What are the reasons for Burleigh’s evident attraction for a faith he does not share? One answer is that he is a cultured European, baffled and angry at the European Union’s attempts to ignore the enormous contribution that Christianity has made to the development of Europe. Another is that as an historian he is innately conservative, aware that “progress” often means a brutal reversal of the humane values he espouses. A third reason is his intellectual rejection of a Darwinian/Dawkins template of human nature and his contempt for New Age followers; he accurately places them among the leisured white middle classes. A final reason is his fear of the moral chaos of the modern world, which he describes as a “grim spectacle”. In contrast, the Church’s “authoritarian and centralised nature” and her rock-like adherence to unchanging beliefs elicits his approval. As is to be expected, Burleigh does not fully understand the nature of the institution that he admires. For instance, he thinks that John XXIII summoned the Second Vatican Council to “bring the Church into greater conformity with modern times.” He also describes Graham Greene as a “Catholic author”, when in fact he is an author who plays with Catholic themes.
The latter part of the book, an examination of post-war Britain from the 1960s onwards, lacks the focus of the earlier part. The author joins his voice to the chorus of disapproval of modern society, but this is a predictable position among intellectuals nowadays and the target is too easy. As a member of the intelligentsia Burleigh is deeply uncomfortable with the liberal democratic society of which he is a part. He is clear-sighted enough to see that it is not working, but he lacks a coherent vision to be truly prophetic.

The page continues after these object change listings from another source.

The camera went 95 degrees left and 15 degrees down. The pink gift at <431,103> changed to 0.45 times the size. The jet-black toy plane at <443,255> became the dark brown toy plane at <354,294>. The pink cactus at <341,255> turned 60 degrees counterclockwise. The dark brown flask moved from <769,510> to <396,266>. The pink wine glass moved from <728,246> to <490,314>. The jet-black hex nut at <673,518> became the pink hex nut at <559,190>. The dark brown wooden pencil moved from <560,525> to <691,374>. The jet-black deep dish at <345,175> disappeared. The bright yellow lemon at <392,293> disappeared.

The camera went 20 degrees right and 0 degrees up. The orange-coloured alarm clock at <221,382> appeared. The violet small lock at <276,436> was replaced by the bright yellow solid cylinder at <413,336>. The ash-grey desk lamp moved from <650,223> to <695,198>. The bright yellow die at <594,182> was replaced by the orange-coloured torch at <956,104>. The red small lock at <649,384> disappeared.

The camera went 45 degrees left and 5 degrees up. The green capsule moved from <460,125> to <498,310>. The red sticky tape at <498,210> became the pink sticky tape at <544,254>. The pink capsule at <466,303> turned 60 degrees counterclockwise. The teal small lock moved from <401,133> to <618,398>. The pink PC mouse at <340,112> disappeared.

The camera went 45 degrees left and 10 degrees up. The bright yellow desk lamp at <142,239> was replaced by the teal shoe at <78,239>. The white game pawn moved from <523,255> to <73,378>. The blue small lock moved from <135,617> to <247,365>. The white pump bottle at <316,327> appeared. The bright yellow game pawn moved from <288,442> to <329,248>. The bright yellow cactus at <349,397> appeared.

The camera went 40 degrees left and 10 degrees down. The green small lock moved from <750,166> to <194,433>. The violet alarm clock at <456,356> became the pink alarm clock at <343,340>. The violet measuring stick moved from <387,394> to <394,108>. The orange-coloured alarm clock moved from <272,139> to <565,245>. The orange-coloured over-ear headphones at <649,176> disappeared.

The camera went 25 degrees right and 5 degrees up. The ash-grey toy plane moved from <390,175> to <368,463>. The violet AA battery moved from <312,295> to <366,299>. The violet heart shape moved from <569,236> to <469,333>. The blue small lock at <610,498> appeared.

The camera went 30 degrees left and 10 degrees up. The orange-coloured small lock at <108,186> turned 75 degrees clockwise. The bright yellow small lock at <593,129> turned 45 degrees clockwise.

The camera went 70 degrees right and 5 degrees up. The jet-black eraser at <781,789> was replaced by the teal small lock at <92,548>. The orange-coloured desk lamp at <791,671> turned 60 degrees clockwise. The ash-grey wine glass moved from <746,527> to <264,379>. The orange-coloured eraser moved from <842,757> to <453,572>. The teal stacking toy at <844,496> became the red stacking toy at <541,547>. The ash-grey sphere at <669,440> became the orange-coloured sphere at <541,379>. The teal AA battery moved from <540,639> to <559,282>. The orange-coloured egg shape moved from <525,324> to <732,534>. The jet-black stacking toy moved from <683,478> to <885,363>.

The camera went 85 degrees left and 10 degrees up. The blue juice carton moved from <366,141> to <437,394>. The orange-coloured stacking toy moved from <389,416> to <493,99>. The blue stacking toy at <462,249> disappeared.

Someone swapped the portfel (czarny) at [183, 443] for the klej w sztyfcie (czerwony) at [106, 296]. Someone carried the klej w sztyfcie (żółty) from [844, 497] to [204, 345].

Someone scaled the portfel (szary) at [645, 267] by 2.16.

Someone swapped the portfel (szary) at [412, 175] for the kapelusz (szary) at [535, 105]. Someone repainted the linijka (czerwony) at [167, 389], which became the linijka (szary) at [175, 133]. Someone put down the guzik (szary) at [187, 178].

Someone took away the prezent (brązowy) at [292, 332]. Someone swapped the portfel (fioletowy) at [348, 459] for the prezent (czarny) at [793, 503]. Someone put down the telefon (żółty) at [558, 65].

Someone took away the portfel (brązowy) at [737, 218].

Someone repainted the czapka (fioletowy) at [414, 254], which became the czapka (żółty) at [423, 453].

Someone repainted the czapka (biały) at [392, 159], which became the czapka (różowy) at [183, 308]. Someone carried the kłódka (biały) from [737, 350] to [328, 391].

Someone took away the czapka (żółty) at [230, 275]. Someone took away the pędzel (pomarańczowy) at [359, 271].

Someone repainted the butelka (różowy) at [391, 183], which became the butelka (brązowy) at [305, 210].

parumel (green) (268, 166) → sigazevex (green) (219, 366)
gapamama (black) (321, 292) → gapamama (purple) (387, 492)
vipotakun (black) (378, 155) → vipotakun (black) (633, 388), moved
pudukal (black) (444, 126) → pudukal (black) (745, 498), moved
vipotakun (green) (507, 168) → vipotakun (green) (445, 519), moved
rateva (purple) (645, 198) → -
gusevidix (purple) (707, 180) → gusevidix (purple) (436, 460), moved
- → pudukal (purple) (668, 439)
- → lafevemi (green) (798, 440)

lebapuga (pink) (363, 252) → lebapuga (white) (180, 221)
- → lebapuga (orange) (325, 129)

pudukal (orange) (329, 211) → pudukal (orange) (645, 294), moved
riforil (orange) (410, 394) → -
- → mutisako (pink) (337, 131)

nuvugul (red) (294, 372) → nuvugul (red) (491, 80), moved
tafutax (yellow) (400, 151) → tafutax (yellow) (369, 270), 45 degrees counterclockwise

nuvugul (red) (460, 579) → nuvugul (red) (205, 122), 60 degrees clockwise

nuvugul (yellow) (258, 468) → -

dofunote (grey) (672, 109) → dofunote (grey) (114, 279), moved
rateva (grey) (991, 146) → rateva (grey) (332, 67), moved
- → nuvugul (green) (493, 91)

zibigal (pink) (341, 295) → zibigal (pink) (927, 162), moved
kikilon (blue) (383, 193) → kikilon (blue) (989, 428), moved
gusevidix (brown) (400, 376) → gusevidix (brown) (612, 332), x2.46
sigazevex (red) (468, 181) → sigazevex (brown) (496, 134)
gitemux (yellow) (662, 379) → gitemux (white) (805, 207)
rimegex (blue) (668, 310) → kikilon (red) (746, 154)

 In this he differs from two other analysts of contemporary society, the philosopher of conservatism, Roger Scruton, and the scholar of the Enlightenment and its aftermath, Philip Trower. Scruton’s book, A Political Philosophy (2006) is an elegy for the values that have shaped of the English-speaking peoples and an eloquent plea for their return; Trower’s book, The Catholic Church and the Counter-Faith (2006) traces the collapse of these values to the Enlightenment and its intellectual ramifications, and faces squarely the dilemma we face today, asking “How do you govern a nation where the majority of the citizens are at least practical atheists?”
Burleigh does not know how to raise these questions. He would like the Churches to speak to “thinking people within the vast pool of cultural Christians”; one wonders if he is obliquely referring to himself. Conscious of the flaws in multiculturalism, he proposes that “imams learn to speak European languages and are educated in Western values vis a vis homosexuals and women.” This is vague and unsatisfactory, betraying ignorance both of Islam and the Christian West. Paradoxically, he professes to be optimistic about the future of Europe – despite detailing many reasons why it might well not survive. His book remains a fascinating chronicle of modern man’s political dogmas but ultimately it lacks depth. Its author needs to develop a profounder vision of man and society before he starts to pontificate.
Francis Phillips writes from Bucks in the UK.